We recently reconvened.
There was no drama or reason for the break, we just all had other projects. Michael had a baby and plays with his Grateful Dead cover band, High Time. JD is a teacher and did a bunch of Le Tigre shows, I had my band with Joey and was writing my memoir, we all were doing things. Then a window opened for all of us and we jumped through it.
(INTENTIONALLY PASSIVE- the song CRICKETS love to play best)
We had a retreat up in Provincetown this winter and started to write again, molding songs for a new record. We don’t play often but we did a show at Union Pool with IUD and SUO. Last month we did a staycation retreat week together in New York City with a show at the end of it at the old Pyramid on Avenue A. The days together and the time we put in were a collective high five, a trophy of champions, an exhale of purity and that thing they say at the end of a meditation. It couldn’t have gone better. It starts from a place of loving each other and goes from there. Could you imagine being a studio musician? No shade but can you even imagine? Not having a connection to the people you’re making noise with?

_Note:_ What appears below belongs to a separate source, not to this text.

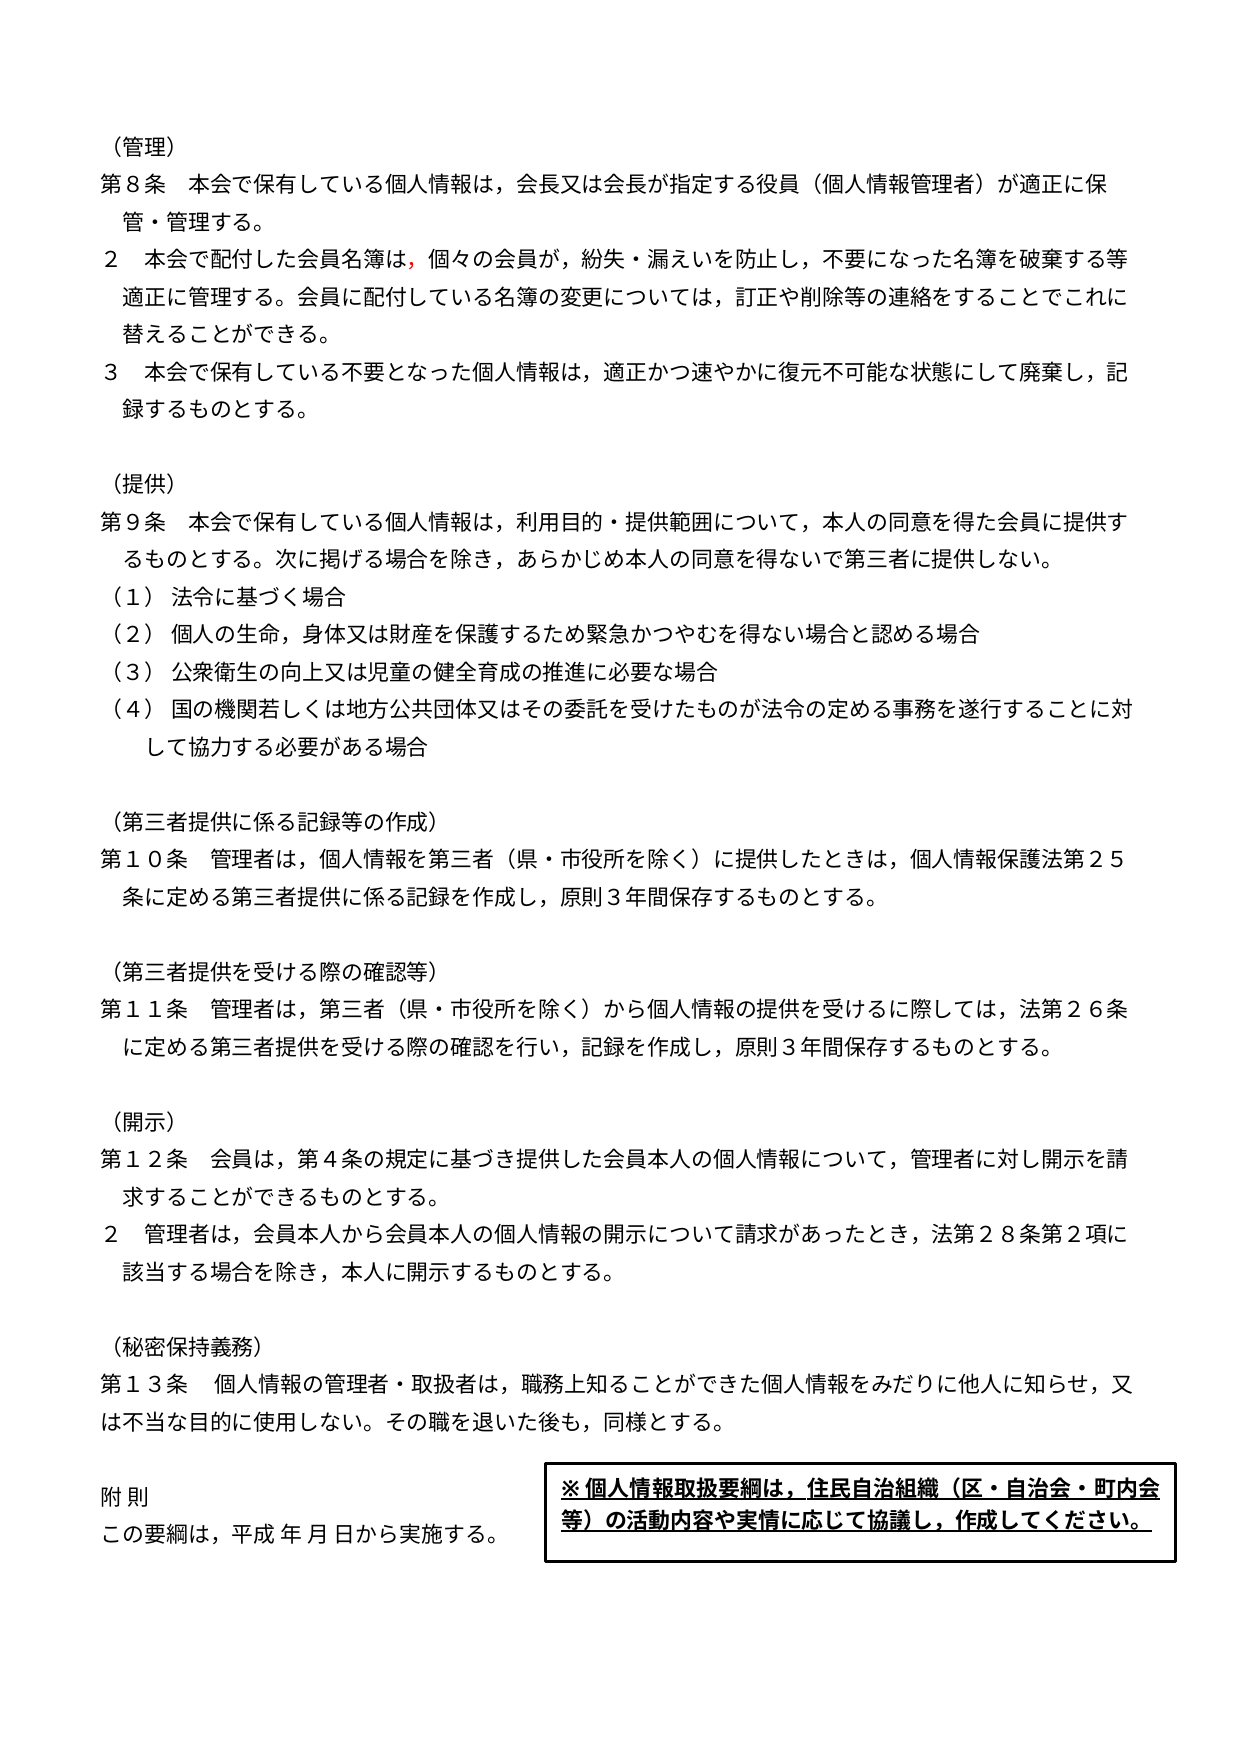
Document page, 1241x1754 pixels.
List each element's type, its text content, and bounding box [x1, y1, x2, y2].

The show was a banger. Bottoms played their final performance and they were rad. Hairbone brought it. Jessie is a miracle. I don’t understand Raul but I applaud him a million claps. CRICKETS knocked it out of the arena. There was a tightness to the totality of the show that was unprecedented. Those there know. Those who weren’t will never and the night remains in selected hearts.
If I tallied up the hours, and this is the point, if I tallied up the hours we spent together and then added on top of that the travel times and the planning and the preparation for the rehearsals that we did on our own, it would total an unfathomable amount of 40 hour work weeks, multiple less than minimum wage chapters of life work. If we took a calculator, which is how it’s done, right? Can you even imagine what the amount would be? Straight up we made $300 for the show. I’m not gonna feel weird for promoting a project that gets paid this much. It’s not vanity, it’s vanity, it’s self worth and confidence and a trailblaze of fury and prowess and work and content that is invaluable. To me, to you, to us. This is the reality of the arts in today’s world. We make absolutely nothing while providing everything.
We all do what we do and we make a world for ourselves. We provide examples, we provide fodder for thought, we provide inspiration, we make a world for ourselves and others. We don’t get paid for it. We expect support. Not from the government or from even purse strings that could subsidize us. That happens but I don’t see it ever. We expect support from you. Let’s just start there. Don’t sequester and don’t stay home and quit blaming the world. Shut up. Not really but shut up. Let’s applaud ourselves, let’s support our scene, let’s encourage each other to make a better world. Let’s appreciate things in the flesh, let’s see each other in the pit, let’s be here for each other and hold each other up. Go Zohran because that is an extension of what I see happening with people who show up.
What will come is a new CRICKETS record. We’ll continue to write it and record it this summer. I personally can’t wait.
Show up.
Do you but do me too.
Do us.
Love you all,
RB
🤩
So grateful to learn of the new work and thinking of Shannon.